RUIDOS
02-08-2019

Publicado por: Ángel Rupérez


Estoy sentado en el cuarto pequeño que simula una pequeña biblioteca y que da a un patio que me hace pensar en la sobriedad absoluta, casi en el carácter de un encierro monástico. Estoy leyendo un libro que acabo de comprar en la Gran Vía, a un euro, titulado Después de Nietszche, de Giorgio Colli, segunda edición, 1988, un año decisivo para mí, porque en el otoño de ese año, el mes de noviembre, creo recordar, o a finales de octubre, conocí en su casa de Lagasca a Claudio Rodríguez, figura decisiva en mi vida, a todos los efectos. Mientras leo con mucho interés sobre otra de mis pasiones, el filósofo Nietzsche, mi guía en tantos y tantos aspectos, el que más me ha enseñado sobre la naturaleza humana de todos los filósofos, junto con su maestro Montaigne, me llegan del patio ruidos que se entremezclan y que alertan al oído, uno de los sentidos por donde entre el mundo en mi conciencia, ajena en lo posible a las abstracciones y muy atenta a la información que le porporcionan los sentidos vigilantes, fuente de conocimiento para mí ( y para mi maestro John Keats) y para el propio Claudio, igualmente mi maestro. Me aparto por un instante de la lectura, presto atención a los sonidos que son agua que corre, no sé de dónde, de un grifo supongo, de una manguera que no veo, alguna que otra voz, intermitente, de niños que ponen claridad con su voz al mundo, y una música que llega lejana, indescirnible casi.

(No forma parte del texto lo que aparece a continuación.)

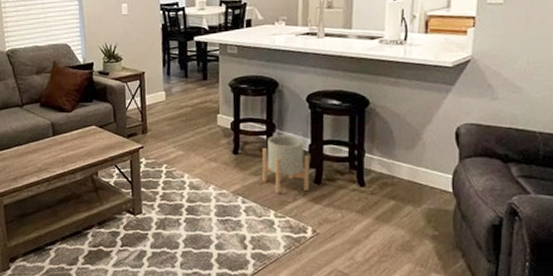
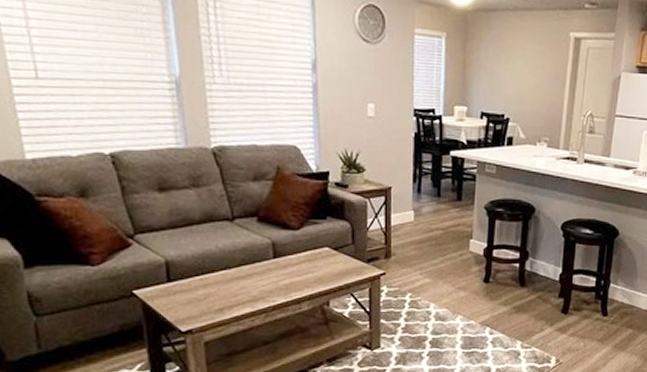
planter: present [262,135,310,193] -> none [512,263,559,324]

El oído se recrea en esa mezcla y la conciencia decide que es agradable, que encaja perfectamente con el mundo de la lectura y con la luz que curioamente empieza a declinar por esta parte del mundo, donde el patio ostenta credenciales de monasterio. Bien, la vida es exactamente así, en su presente esplendoroso. Me asombra que Giorgio Colli diga que no existe el presente, lo único que existe, aunque sea frágil y dispuesto en seguida a dejar de ser. Pero ¡es!, absolutamente es. Es más, la conciencia del presente es la que garantiza la plenitud del mundo y de la vida. Te aferras a ese presente como un lapa, y chupas de él la sangre que corre por sus venas. Por eso los ruidos son su sangre y mi sangre corre con esa sangre transfundida en mí, por la que soy feliz, sencillamente feliz, sin pedir más a la vida que esta clase de vida monástica donde una clase de música consigue hacerse oír, junto con la voz de Nietzsche, que es una forma de imperecedera eternidad.